J’ai choisi de loger chez Lando durant notre séjour à Kigali, non par hasard. Cet hotel qui existait à l’époque tient le nom d’un homme modéré tutsi qui a tenté suite aux accords d’Arusha d’aider à la réconciliation de son pays. Il a tenu durant quelques mois la position de ministre de la justice dans le gouvernement transitoire durant le désormais échec du processus de paix. Lando, de son vrai nom Ndasingwa Landoald a été assassiné ainsi que sa famille le 7 avril 1994 au tout début du génocide. Il était marié à une canadienne, madame Hélène Pinsky. Cet hotel a toujours été un point de ralliement pour les expatriés, notamment canadiens. C’est donc là, le lendemain vers midi, habillée dans son costume d’agent d’assurances qu’Annelyse a gentiment répondu au barrage de questions que je lui posais. Elle est arrivée en moto-taxi durant sa pose du diner. 28 ans, parfaitement trilingue, bachelière avec un bon emploi, pas de fiancé ou de copain, elle garde la tête froide, me disait-elle.. Annelyse vit chez sa tante Jeanne d’Arc, la sœur d’Adrienne, et ses deux filles qu’elle considère comme sa famille. Toute en retenue comme seuls les rwandaises en ont le secret, elle est contente de savoir qu’elle a de nouveaux amis au Canada : des personnes qui ont une forme de dette envers elle, promise à ses parents, de l’aider si le pire venait à arriver… Sa meilleure amie vit à Ottawa où elle est mariée à un Rwandais qui travaille au pays. Elle me dit qu’il y a quelques jours, avant même d’avoir quelconque signal de notre rencontre d’aujourd’hui, elle rêvait de venir étudier au Canada.

Pas de larmes ou de grands émois, mais sa joie était difficile à contenir quand je lui ai remis quelques photos que j’avais d’elle, bébé. Les seules qu’elle possèdera sans doute. « C’est moi? Comme j’étais mignonne ». Et puis ces lettres entre ses mains, écrites par sa mère et adressées à sa « sœur » Geneviève. « J’ai exactement la même écriture que ma mère! » disait-elle. Preuve que la génétique a un grand cœur!

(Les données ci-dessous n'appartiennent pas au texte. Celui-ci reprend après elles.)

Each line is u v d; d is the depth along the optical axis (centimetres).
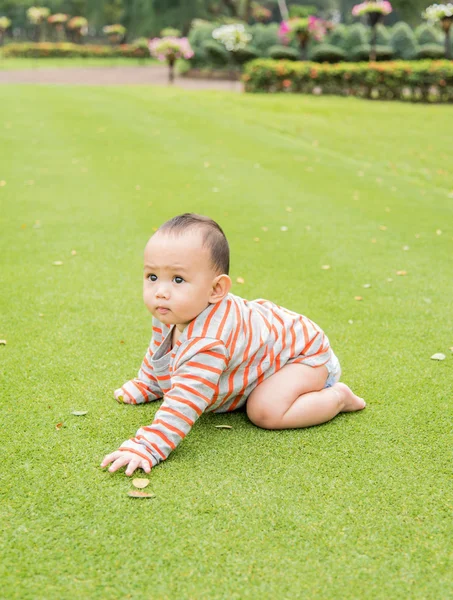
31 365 324
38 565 193
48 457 247
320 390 276
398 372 328
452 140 1257
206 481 234
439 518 218
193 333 243
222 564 196
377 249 556
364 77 1892
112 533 207
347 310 414
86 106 1378
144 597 183
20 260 498
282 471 241
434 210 715
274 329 264
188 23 4306
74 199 699
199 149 1005
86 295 426
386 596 186
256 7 4803
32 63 3741
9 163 876
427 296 444
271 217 650
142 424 272
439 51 2392
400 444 262
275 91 1989
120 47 4341
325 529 211
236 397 266
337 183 832
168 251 233
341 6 5828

Avec Victor et Annelyse on s’est promis de se revoir quelques jours après quand on rentrera sur Kigali. Promesse tenue, elle a pris une journée pour nous faire visiter Kigali et nous aider à acheter les souvenirs pour Geneviève et les trois sœurs de Victor restées au Québec. Entretemps, elle avait déjà fait son passeport et nourrit l’espoir de venir étudier prochainement au Québec pour y faire sa maitrise en Finances. Je lui ai remis hier une lettre d’invitation qui devrait l’aider à obtenir un visa de touriste pour le voyage exploratoire qu’elle envisage.

Pourquoi Annelyse rêve-t-elle du Canada? Est-ce que je fais bien de soutenir ses espoirs? Le Rwanda est maintenant un pays sécuritaire où les femmes sont respectées. À première vue, sa situation est plutôt belle à Kigali. Oui, le taux de chômage est très élevé dans ce pays et la grande majorité de milliers de motos taxis à Kigali sont diplômés d’université. Mais qu’est-ce que Montréal pourrait lui apporter qu’elle n’a pas ici? Elle devra sans doute trouver ses propres réponses. Pourquoi ne pourrait-elle pas rêver de voyager comme mes filles l’ont fait? Comme Victor a la chance aujourd’hui de fouler le sol d’un pays d’Afrique. Au final, je suis heureux de voir qu’avec ce passé qui l’a plusieurs fois trahi, elle ait encore foi dans cette vie.